Unicità della legge e sue declinazioni
1) La legge morale è “una”
Dalla ricognizione teorica e storica offerta emerge che la natura umana è l’unico depositario possibile di una legge propria dell’uomo in quanto uomo, cioè di una legge della sua vita morale. Ma – ci chiediamo -, questa possibilità è anche una effettualità? Non è difficile rispondere di sì, se si considera che la natura umana ci è già nota come qualcosa in via di compimento: di un compimento che deve esserle appropriato (e del quale abbiamo già indicato alcuni tratti essenziali). Si potrà allora correttamente affermare che il perseguimento del bene proprio dell’uomo è già tutto quanto la legge morale naturale ha da indicarci. In tal senso Tommaso sottolinea che la legge si condensa in un unico precetto (praeceptum) – “bonum prosequendum, et malum vitandum” (il bene è da perseguire, il male è da evitare) -, al quale gli altri eventuali precetti andrebbero “ricondotti” (cfr. Summa th., I-IIae, q. 94, a. 2).
Questa indicazione svolge, in relazione alla prassi, un ruolo analogo a quello svolto dal “principio di non contraddizione”
Analogia col principio di non contraddizione- un parallelo illuminante.
Il principio “bonum prosequendum, malum vitandum” in relazione all’agire pratico e alle scelte funziona esattamente come il principio di non contraddizione in relazione alla logica [Si può essere anche più rigorosi, dicendo che il principio “bonum prosequendum, malum vitandum” è lo stesso pdnc in quanto riferito alle scelte, mentre il pdnc può essere considerato come lo stesso principio “bonum prosequendum, malum vitandum” riferito a quel particolare bene che è il dire in conformità al pensiero, cioè al manifestarsi dell’essere]. In fondo, l’unica indicazione possibile è quella di non contraddirsi nella scelta, e di evitare dunque
ciò che è incompatibile con la volizione del bene che anima il nostro agire. Per non contraddirsi praticamente, bisogna, non solo volere il bene come tale (il che, di fatto, è inevitabile), ma anche vivere ogni scelta in modo coerente con questa volizione, e cioè come apertura al bene come tale.
NB: La filosofia patristica e scolastica usa il termine “sindéresi” – introdotto da Origene e da S. Girolamo (cfr. Comm. in Ezech., I, cap. 1) -, per indicare l’intuizione del principio “bonum prosequendum (o faciendum), malum vitandum”. L’intuizione del principio in questione è – per Tommaso – qualcosa di originario e di irriducibile ad evidenze precedenti: essa equivale, insomma, alla radice stessa della esperienza morale dell’uomo .

COMPITI SCRITTI:
1. Elenca tutte le persone nominate nel brano sulla legge morale.
2. Aggiorna il brano sulla legge morale da "NB: La filosofia" a "morale dell’uomo .", mettendo "vocabolo" al posto di "termine".
Le voci che seguono non servono.

MATERIALE FORNITO:
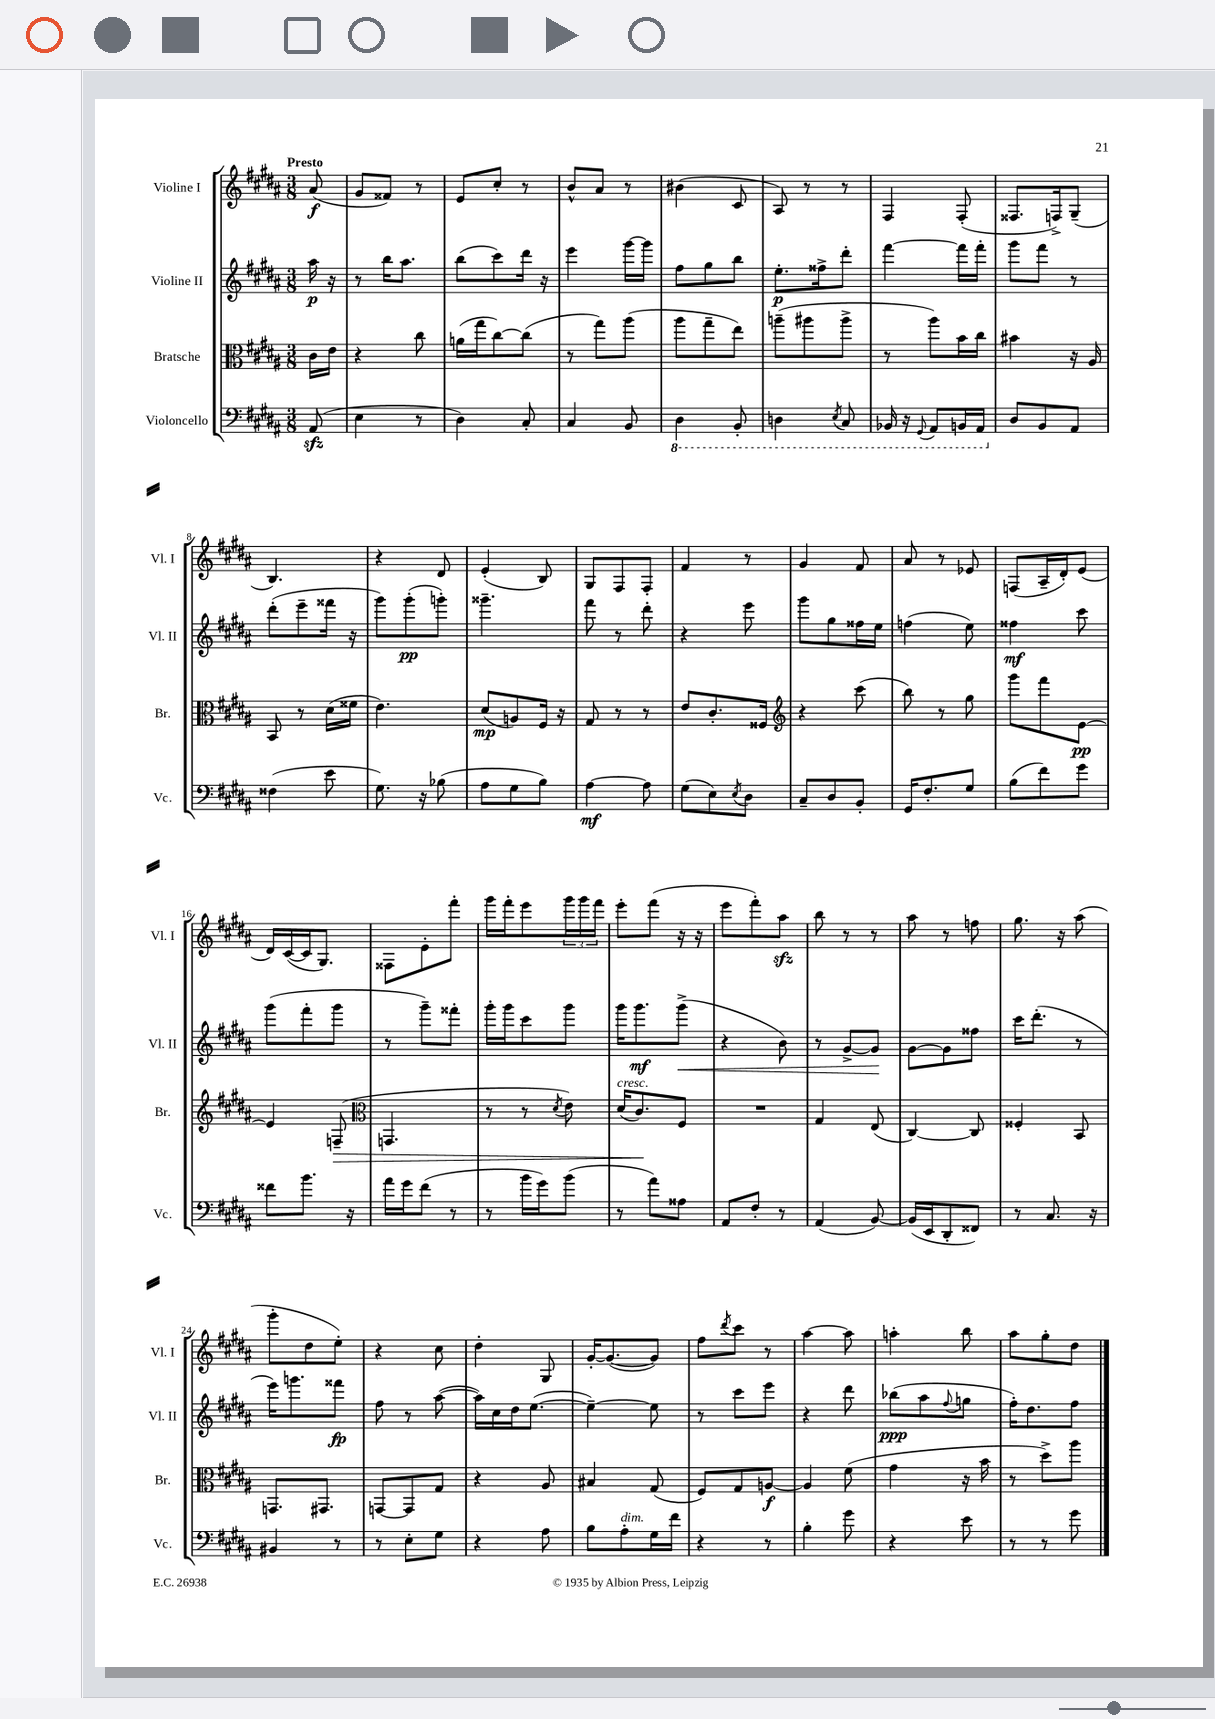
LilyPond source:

<<
\new StaffGroup <<
\new Staff = "s0" \with { instrumentName = "Violine I" shortInstrumentName = "Vl. I" } {
    \clef treble \key b \major \numericTimeSignature \time 3/8 \partial 8 \tempo "Presto"
    ais'8\f( |
    gis'8 fisis'8) r8 |
    e'8 cis''8-. r8 |
    b'8-^ ais'8 r8 |
    bis'4( cis'8 |
    ais8) r8 r8 |
    fis4 fis8-.( |
    fisis8. f16->) gis8--( |
    b4.) |
    r4 dis'8 |
    e'4-.( b8) |
    gis8 fis8 fis8-. |
    fis'4 r8 |
    gis'4 fis'8 |
    ais'8 r8 ees'8 |
    f8( ais16-- dis'16-.) e'8( |
    dis'16) cis'16~( cis'16 gis8.) |
    fisis8 e'8-. fis'''8-. |
    gis'''16 fis'''16-. e'''8 \tuplet 3/2 { gis'''16 gis'''16 fis'''16 } |
    e'''8-. fis'''8( r16 r16 |
    e'''8 fis'''8-.) ais''8\sfz |
    b''8 r8 r8 |
    ais''8 r8 f''8 |
    gis''8. r16 ais''8( |
    gis'''8-. dis''8 e''8-.) |
    r4 cis''8 |
    dis''4-. gis8 |
    gis'16~-. gis'8.~( gis'8) |
    fis''8 \acciaccatura { dis'''8 } cis'''8 r8 |
    ais''4~ ais''8 |
    a''4-. b''8 |
    ais''8 gis''8-. dis''8 \bar "|." |
}
\new Staff = "s1" \with { instrumentName = "Violine II" shortInstrumentName = "Vl. II" } {
    \clef treble \key b \major \numericTimeSignature \time 3/8 \partial 8
    ais''16\p r16 |
    r8 b''16 ais''8. |
    b''8( cis'''8) dis'''16 r16 |
    e'''4 gis'''16~ gis'''16 |
    fis''8 gis''8 b''8 |
    e''8.-.\p fisis''16-> dis'''8-. |
    fis'''4~ fis'''16 fis'''16-. |
    gis'''8 fis'''8 r8 |
    dis'''8-.( e'''8-- fisis'''16 r16 |
    gis'''8) gis'''8-.\pp( g'''8-.) |
    gisis'''4.-- |
    fis'''8 r8 dis'''8-. |
    r4 e'''8 |
    gis'''8 gis''8 fisis''16 e''16 |
    f''4( e''8) |
    fisis''4\mf cis'''8 |
    gis'''8( fis'''8-. gis'''8 |
    r8 gis'''8--) fisis'''8-. |
    gis'''16-. gis'''16 cis'''8 gis'''8 |
    gis'''16 gis'''8.\mf gis'''8->\<( |
    r4 b'8) |
    r8 gis'8~-> gis'8\! |
    gis'8~ gis'8 fisis''8 |
    cis'''16 dis'''8.-.( r8 |
    e'''16) g'''8. fisis'''8\fp |
    fis''8 r8 ais''8~( |
    ais''16) cis''16 dis''16 e''8.~( |
    e''4~--) e''8 |
    r8 cis'''8 e'''8 |
    r4 dis'''8 |
    bes''8\ppp( ais''8 \appoggiatura { fis''8 } g''8 |
    fis''16-.) dis''8. fis''8 \bar "|." |
}
\new Staff = "s2" \with { instrumentName = "Bratsche" shortInstrumentName = "Br." } {
    \clef alto \key b \major \numericTimeSignature \time 3/8 \partial 8
    cis'16 e'16 |
    r4 cis''8 |
    a'16( gis''16 cis''8~) cis''8( |
    r8 gis''8) ais''8( |
    ais''8 gis''8-- e''8) |
    a''8--( ais''8 ais''8-> |
    r8 ais''8) b'16 cis''16 |
    bis'4 r16 ais16 |
    b,8 r8 dis'16( fisis'16 |
    e'4.) |
    dis'8\mp( a8) fis16 r16 |
    gis8 r8 r8 |
    e'8 cis'8.-. fisis16 |
    \clef treble r4 cis'''8( |
    b''8) r8 gis''8 |
    gis'''8 fis'''8 e'8~\pp |
    e'4 f8--\>( |
    \clef alto g,4. |
    r8 r8 \acciaccatura { dis'8 } e'8) |
    dis'16^\markup { \italic "cresc." }( cis'8.\!) fis8 |
    R4. |
    gis4 e8( |
    cis4~) cis8 |
    fisis4-. b,8 |
    g,8. gis,8. |
    g,8~ g,8 gis8 |
    r4 ais8 |
    bis4 gis8( |
    fis8) gis8 a8~\f |
    a4 fis'8( |
    gis'4 r16 b'16 |
    r8 dis''8->) ais''8 \bar "|." |
}
\new Staff = "s3" \with { instrumentName = "Violoncello" shortInstrumentName = "Vc." } {
    \clef bass \key b \major \numericTimeSignature \time 3/8 \partial 8
    ais,8\sfz( |
    e4 r8 |
    dis4) cis8-. |
    cis4 b,8 |
    \ottava #-1 dis,4 b,,8-. |
    d,4 \acciaccatura { e,8 } cis,8 |
    bes,,16 r16 \appoggiatura { gis,,8 } ais,,8 b,,16 ais,,16 \ottava #0 |
    dis8 b,8 ais,8 |
    fisis4( e'8 |
    gis8.) r16 bes8( |
    ais8 gis8 b8) |
    ais4~\mf ais8 |
    gis8( e8) \acciaccatura { e8 } dis8 |
    cis8-- dis8 b,8-. |
    gis,16 fis8.-. gis8 |
    b8( fis'8) gis'8 |
    fisis'8 b'8. r16 |
    ais'16 gis'16 fis'8( r8 |
    r8 b'16 gis'16) b'8( |
    r8 ais'8) aisis8 |
    ais,8 fis8-. r8 |
    ais,4( b,8~) |
    b,16( e,16 dis,8-. fisis,8) |
    r8 cis8. r16 |
    bis,4 r8 |
    r8 e8-. gis8 |
    r4 ais8 |
    b8 ais8-.^\markup { \italic "dim." } gis16 fis'16 |
    r4 r8 |
    b4-. gis'8 |
    r4 e'8 |
    r8 r8 gis'8 \bar "|." |
}
>>
>>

LE RISPOSTE:
1. Tommaso, Origene, S. Girolamo

2.
NB: La filosofia patristica e scolastica usa il vocabolo “sindéresi” – introdotto da Origene e da S. Girolamo (cfr. Comm. in Ezech., I, cap. 1) -, per indicare l’intuizione del principio “bonum prosequendum (o faciendum), malum vitandum”. L’intuizione del principio in questione è – per Tommaso – qualcosa di originario e di irriducibile ad evidenze precedenti: essa equivale, insomma, alla radice stessa della esperienza morale dell’uomo .